11:42 pm on Dec 2, 2007 (gmt 0)

10+ Year Member



I've come up with a way to do cross-browser gradients without images, and it verifies as W3C-compliant. I wanted to share it so others could use it too... I have not found this technique anywhere else.

Basically, it combines SVG with Internet Explorer's conditional comment statements and the DXTransform.

It's still valid XHTML because the DXTransform instructions are viewed as comments by non-IE parsers. And IE parsers view the SVG data as comments (the other way around).
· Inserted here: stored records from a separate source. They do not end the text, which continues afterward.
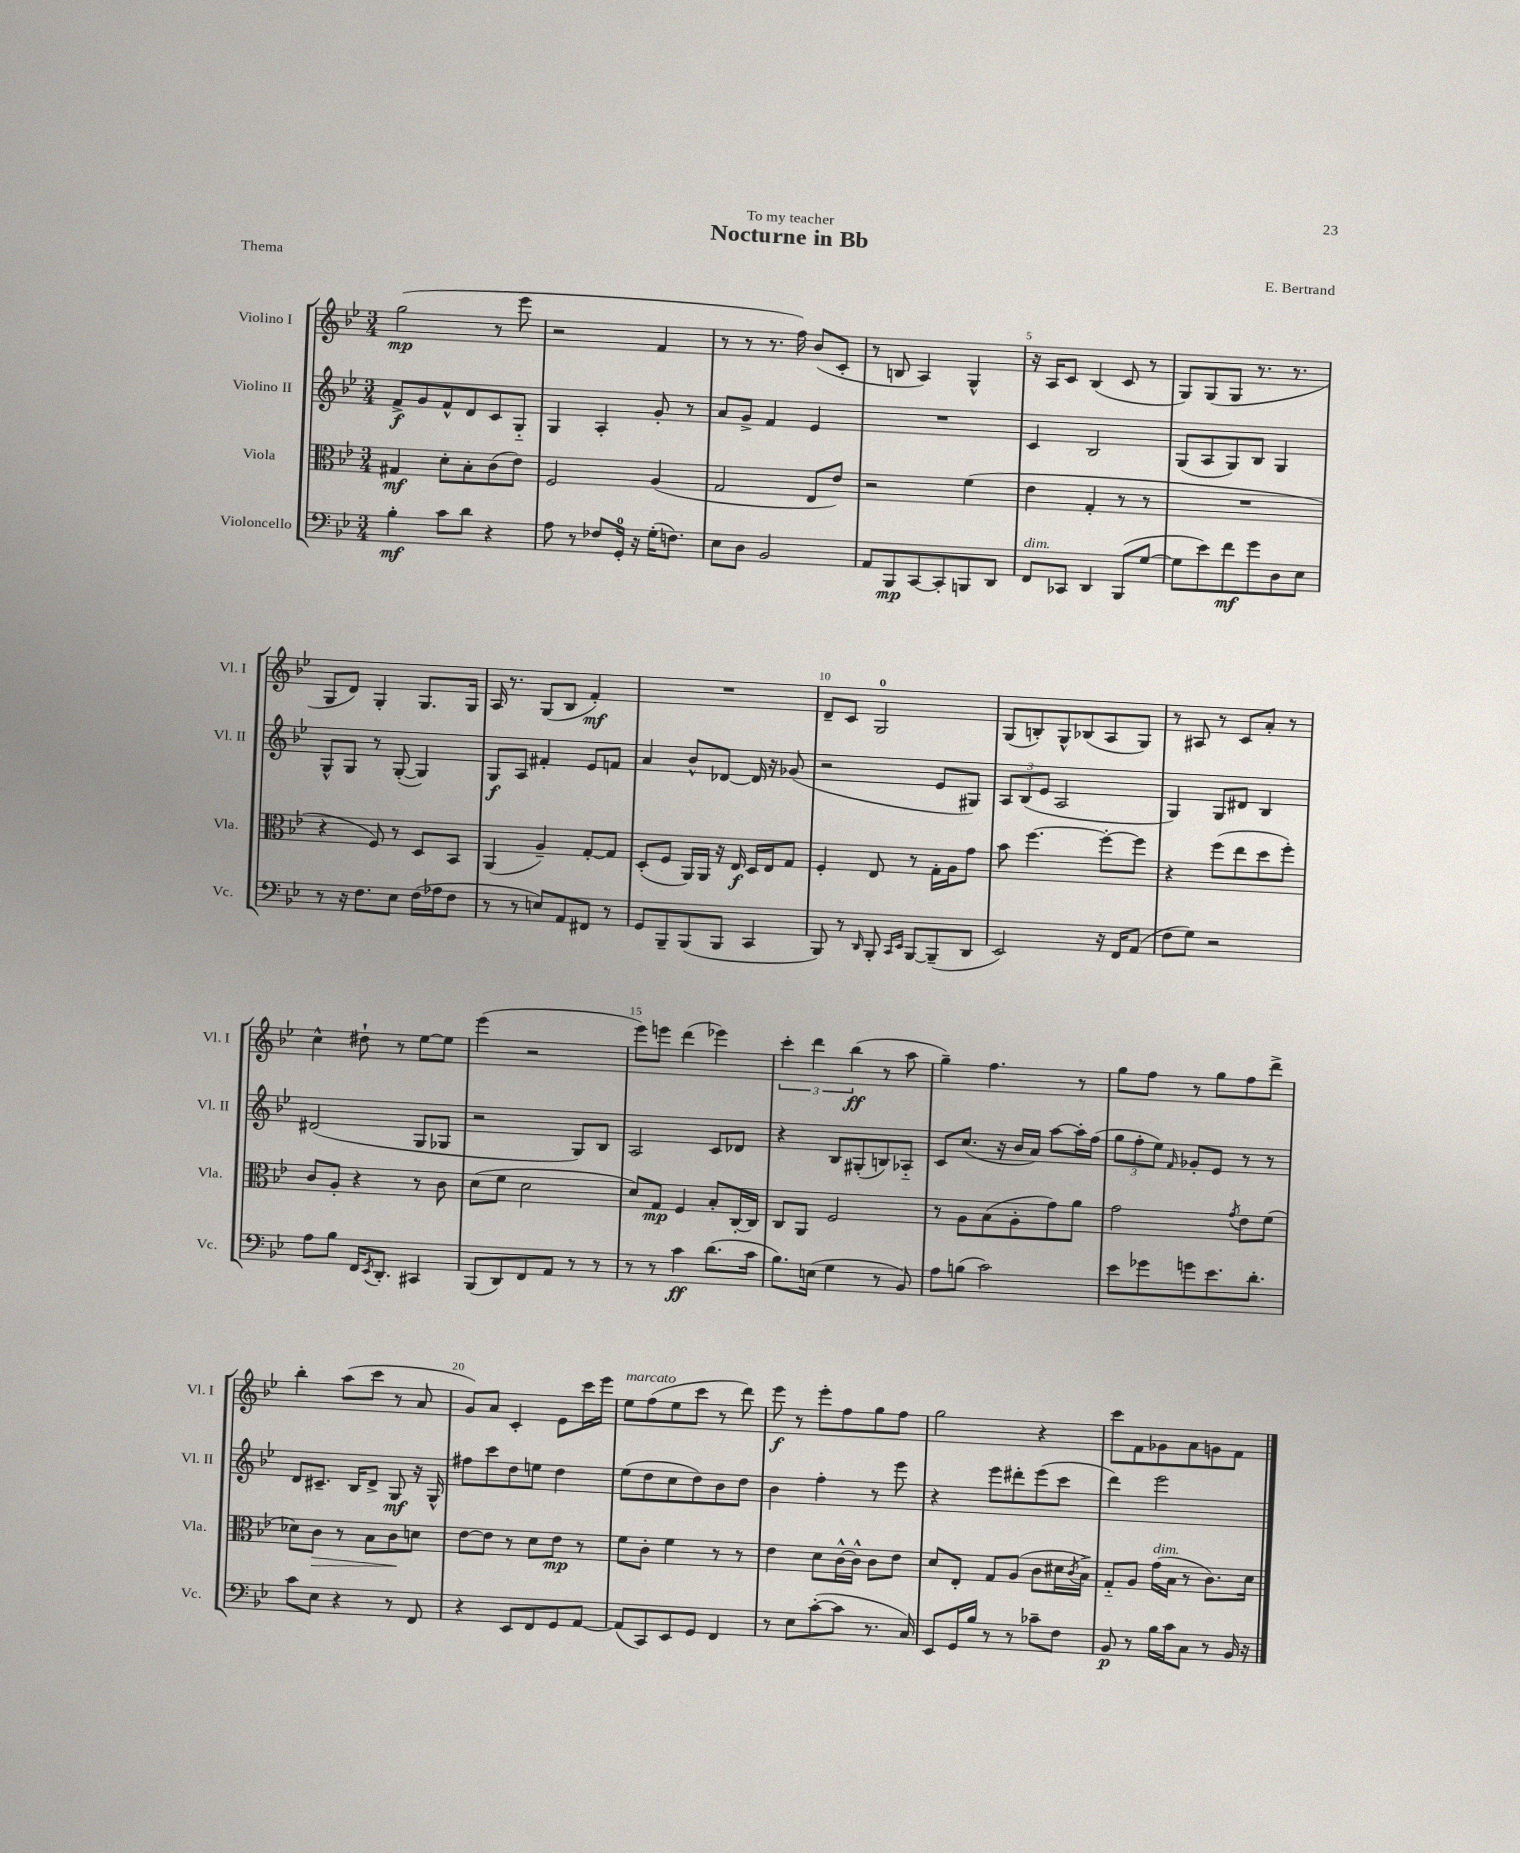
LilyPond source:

\header { title = "Nocturne in Bb" composer = "E. Bertrand" dedication = "To my teacher" piece = "Thema" }
<<
\new StaffGroup <<
\new Staff = "s0" \with { instrumentName = "Violino I" shortInstrumentName = "Vl. I" } {
    \clef treble \key bes \major \numericTimeSignature \time 3/4
    g''2\mp( r8 ees'''8 |
    r2 f'4 |
    r8 r8 r8. f''16) bes'8( c'8-. |
    r8 b8 a4) g4-^ |
    r16 a16 c'8 bes4( c'8 r8 |
    g8) g8( g8 r8. r8. |
    g8 d'8) g4-. g8. g16 |
    a16 r8. g8( bes8 f'4-.\mf) |
    R2. |
    d'8-- c'8 g2-0 |
    g8( b8-.) g8-^ bes8( a8 g8) |
    r8 ais8 r8 c'8 a'8-. r8 |
    c''4-^ dis''8-! r8 ees''8~ ees''8 |
    ees'''4( r2 |
    ees'''8) e'''8 d'''4( ees'''4) |
    \tuplet 3/2 { c'''4-. d'''4 bes''4\ff( } r8 a''8 |
    g''4--) f''4. r8 |
    g''8 f''8 r8 g''8 f''8 d'''8-> |
    bes''4-. a''8( c'''8 r8 a'8 |
    g'8) a'8 c'4-. ees'8 c'''16 ees'''16 |
    ees''8^\markup { \italic "marcato" } f''8( ees''8 c'''8 r8 d'''8) |
    ees'''8\f r8 ees'''8-. f''8 g''8 f''8 |
    g''2 r4 |
    c'''8 f'8 ges'8 a'8 g'8 f'8 \bar "|." |
}
\new Staff = "s1" \with { instrumentName = "Violino II" shortInstrumentName = "Vl. II" } {
    \clef treble \key bes \major \numericTimeSignature \time 3/4
    f'8->\f g'8 f'8-^ d'8 c'8 g8-_ |
    g4 a4-. g'8-. r8 |
    a'8 g'8-> f'4 ees'4 |
    R2. |
    c'4 bes2 |
    g8( a8 g8) bes8 g4 |
    g8-^ g8 r8 g8~-.( g4) |
    g8\f a8 fis'4-. ees'8 f'8 |
    a'4 bes'8-^ des'8~ des'16 r16 ges'8( |
    r2 ees'8 gis8) |
    \tuplet 3/2 { a8 bes8( ees'8 } a2 |
    g4) g8 dis'8 bes4 |
    dis'2( g8 ges8 |
    r2 g8) bes8 |
    a2 c'8 des'8 |
    r4 bes8 gis8-.( b8) aes8-_ |
    c'8 c''8.( r16 bes'16 a'16) a''8~ a''16-. f''16( |
    \tuplet 3/2 { g''8 f''8-. ees''8) } \grace { f'16 } ges'8-. ees'8 r8 r8 |
    d'8 cis'8.-- bes16 d'8-> g8\mf r16 g16-^ |
    fis''8 c'''8 d''8 e''8 d''4 |
    ees''8( d''8 c''8 d''8) bes'8 d''8 |
    bes'4 f''4-. r8 ees'''8 |
    r4 ees'''8 dis'''8-. ees'''8( c'''8 |
    d'''4) ees'''2 \bar "|." |
}
\new Staff = "s2" \with { instrumentName = "Viola" shortInstrumentName = "Vla." } {
    \clef alto \key bes \major \numericTimeSignature \time 3/4
    gis4\mf d'8-. bes8-. c'8( ees'8) |
    f2 a4( |
    g2 ees8 ees'8) |
    r2 f'4( |
    ees'4 g4-. r8 r8 |
    R2. |
    r4 f8) r8 d8 bes,8 |
    a,4( a4--) g8~-. g8 |
    d8-.( f8 a,16) a,16 r16 ees16\f d16 ees16 g8 |
    f4-. ees8 r8 g16-. a16 g'8 |
    bes'8 f''4.~ f''8~-. f''8 |
    r4 f''8( ees''8 d''8 f''8-.) |
    c'8 a8-. r4 r8 c'8 |
    d'8( f'8 d'2 |
    d'8) g8\mp f4 bes8-. c16~-. c16 |
    c8 a,8 f2 |
    r8 a8 bes8( a8-. g'8) a'8 |
    g'2 \acciaccatura { g'8 } ees'8 f'8( |
    des'8) c'8\> r8 bes8 c'8\! d'8 |
    ees'8~ ees'8 r8 d'8 ees'8\mp r8 |
    f'8 c'8-. f'4 r8 r8 |
    ees'4 d'8 c'16~-^ c'16-^ c'8 ees'8 |
    d'8 ees8-. g8 a8( c'8 dis'16 \acciaccatura { c'8 } bes16->) |
    g8-_ a8 g'16^\markup { \italic "dim." }( bes16 r8 c'8.) d'16 \bar "|." |
}
\new Staff = "s3" \with { instrumentName = "Violoncello" shortInstrumentName = "Vc." } {
    \clef bass \key bes \major \numericTimeSignature \time 3/4
    bes4-.\mf c'8 d'8 r4 |
    a8 r8 fes8 g,16-0-. r16 g16-.( f8.) |
    ees8 d8 bes,2 |
    a,8 bes,,8\mp c,8~ c,8-. b,,8 d,8 |
    f,8^\markup { \italic "dim." } ces,8 d,4 bes,,8( g8~ |
    g8 ees'8) f'8\mf g'8 d8 ees8 |
    r8 r16 f8. ees8 f16( aes16 f8 |
    r8 r8 e8) a,8 fis,8 r8 |
    g,8 bes,,8-- bes,,8( bes,,8 c,4 |
    bes,,8) r8 \grace { d,16 } bes,,8-. \grace { c,16 ees,16 } bes,,8~ bes,,8--( d,8 |
    ees,2) r16 f,16 a,8( |
    f8 g8) r2 |
    a8 bes8 f,16 \acciaccatura { ees,8 } d,8.-. cis,4 |
    bes,,8( d,8) f,8 a,8 r8 r8 |
    r8 r8 c'4\ff d'8.( c'16 |
    bes8.) e16( g4 r8 bes,8) |
    a8 b8( c'2) |
    ees'8 ges'8 g'8 ees'8. d'8.-. |
    c'8 ees8 r4 r8 f,8 |
    r4 ees,8 f,8 g,8 a,8~ |
    a,8( c,8) ees,8 g,8 f,4 |
    r8 ees8 c'8~-.( c'8 r8. c16) |
    ees,8 g,16 bes16 r8 r8 ces'8-- f8 |
    bes,8\p r8 bes16 c'16 c8 r8 bes,16 r16 \bar "|." |
}
>>
>>
\layout { \context { \Score \override BarNumber.break-visibility = ##(#f #t #t) barNumberVisibility = #(every-nth-bar-number-visible 5) } }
Because most non-IE browsers now support SVG, this works for most people. Specifically, Firefox 1.5+, Opera, Safari, and IE.

Example...

You put this in the page itself:

<!--[if!IE]>--><td style="background-color: #000000; width: 100%;"><!--<![endif]--><!--[if IE]><td valign="top" bgcolor="#000000" width="100%" style="filter:progid:DXImageTransform.Microsoft.Gradient(endColorstr='#000000', startColorstr='#FFFFFF', gradientType='1');"><![endif]--><!--[if!IE]>--><object style="display: block;" type="image/svg+xml" data="/includes/images/top_trans.svg" width="100%" height="117">_</object><!--<![endif]-->

Then, for this example, I made the SVG file:


<?xml version="1.0" standalone="no"?>
<!DOCTYPE svg PUBLIC "-//W3C//DTD SVG 1.1//EN"
"http://www.w3.org/Graphics/SVG/1.1/DTD/svg11.dtd">
<svg
xmlns="http://www.w3.org/2000/svg" version="1.1">
<desc></desc>
<g>
<defs>
<linearGradient id="MyGradient">
<stop offset="0%" stop-color="#FFFFFF" />
<stop offset="100%" stop-color="#000000" />
</linearGradient>

</defs>
<rect fill="url(#MyGradient)" stroke="0"
x="0" y="0" width="100%" height="100%" />
</g>
</svg>

I know you can't post links on these forums... If you want to see a website I made that uses this technique, PM me.

Xapti

4:29 am on Dec 3, 2007 (gmt 0)

WebmasterWorld Senior Member 10+ Year Member



Well that doesn't really have anything to do with CSS, but whatever.

Does this work for transparent gradient as well?